===== Dataset excerpts

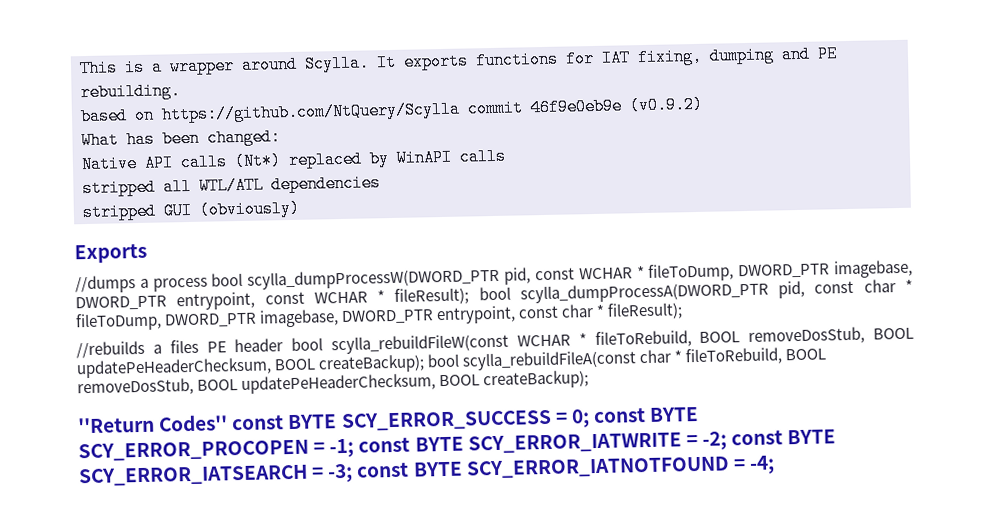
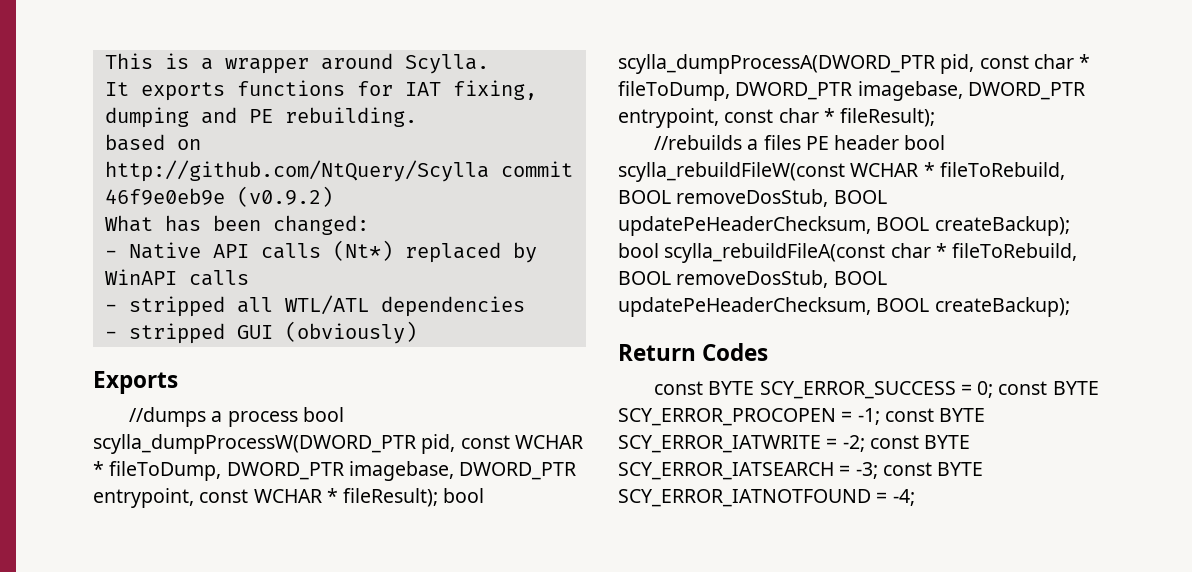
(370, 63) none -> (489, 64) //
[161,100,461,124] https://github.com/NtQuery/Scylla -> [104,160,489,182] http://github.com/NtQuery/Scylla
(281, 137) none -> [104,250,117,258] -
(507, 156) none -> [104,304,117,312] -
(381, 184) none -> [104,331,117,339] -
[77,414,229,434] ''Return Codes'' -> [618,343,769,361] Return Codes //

==========
===== Dataset excerpts

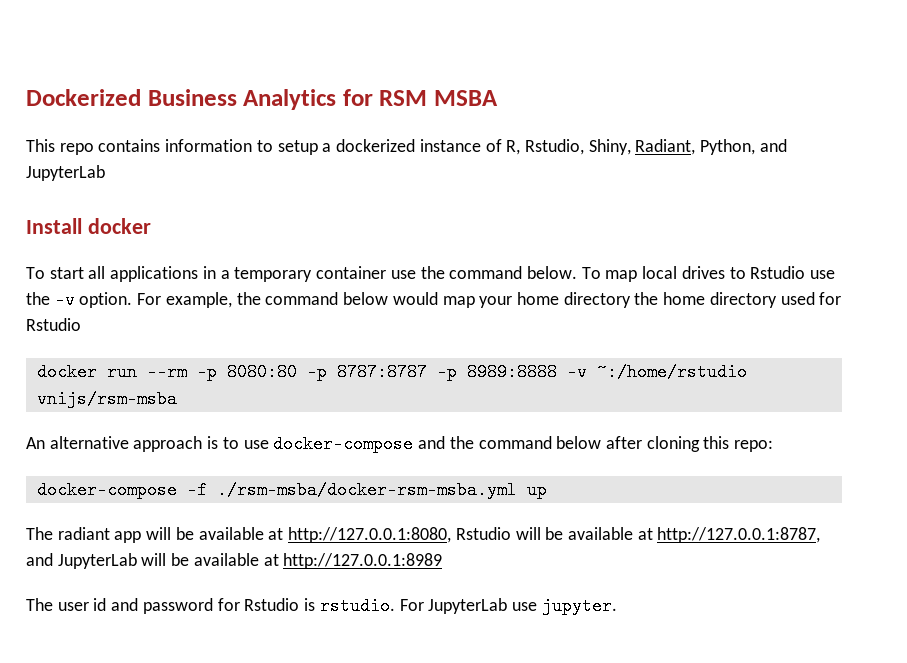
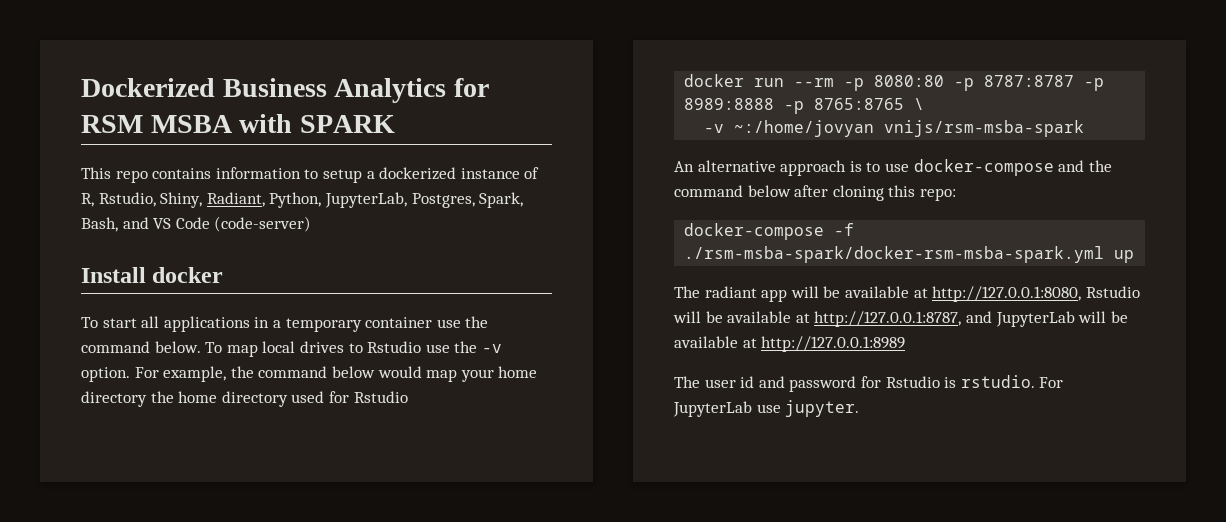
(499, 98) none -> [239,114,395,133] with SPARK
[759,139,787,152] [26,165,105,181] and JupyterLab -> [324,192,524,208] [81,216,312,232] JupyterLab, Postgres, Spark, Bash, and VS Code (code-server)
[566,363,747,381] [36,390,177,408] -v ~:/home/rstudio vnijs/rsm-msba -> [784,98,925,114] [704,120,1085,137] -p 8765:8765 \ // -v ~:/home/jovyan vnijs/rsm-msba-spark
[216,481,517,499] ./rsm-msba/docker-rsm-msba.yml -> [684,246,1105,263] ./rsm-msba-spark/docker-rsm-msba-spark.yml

==========
===== Dataset excerpts

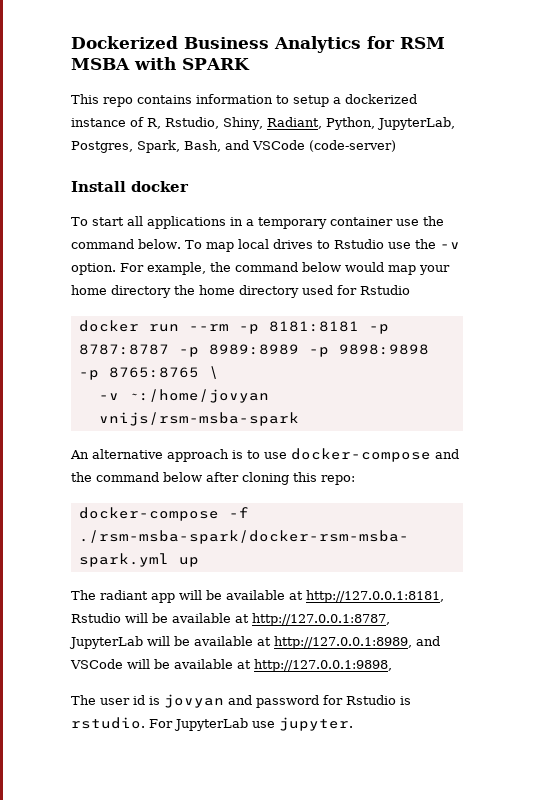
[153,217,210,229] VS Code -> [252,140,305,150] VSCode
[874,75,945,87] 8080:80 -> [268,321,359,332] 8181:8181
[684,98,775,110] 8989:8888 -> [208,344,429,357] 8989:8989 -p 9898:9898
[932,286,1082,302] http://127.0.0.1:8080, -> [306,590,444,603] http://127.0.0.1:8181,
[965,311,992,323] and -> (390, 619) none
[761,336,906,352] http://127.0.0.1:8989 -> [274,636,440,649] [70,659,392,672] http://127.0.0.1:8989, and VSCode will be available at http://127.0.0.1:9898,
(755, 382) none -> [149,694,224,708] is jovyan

==========

- What to produce:
Lines that contain "msba" are to be copied from the records above.

- Answer section:
[566,363,747,381] [36,390,177,408] -v ~:/home/rstudio vnijs/rsm-msba -> [784,98,925,114] [704,120,1085,137] -p 8765:8765 \ // -v ~:/home/jovyan vnijs/rsm-msba-spark
[216,481,517,499] ./rsm-msba/docker-rsm-msba.yml -> [684,246,1105,263] ./rsm-msba-spark/docker-rsm-msba-spark.yml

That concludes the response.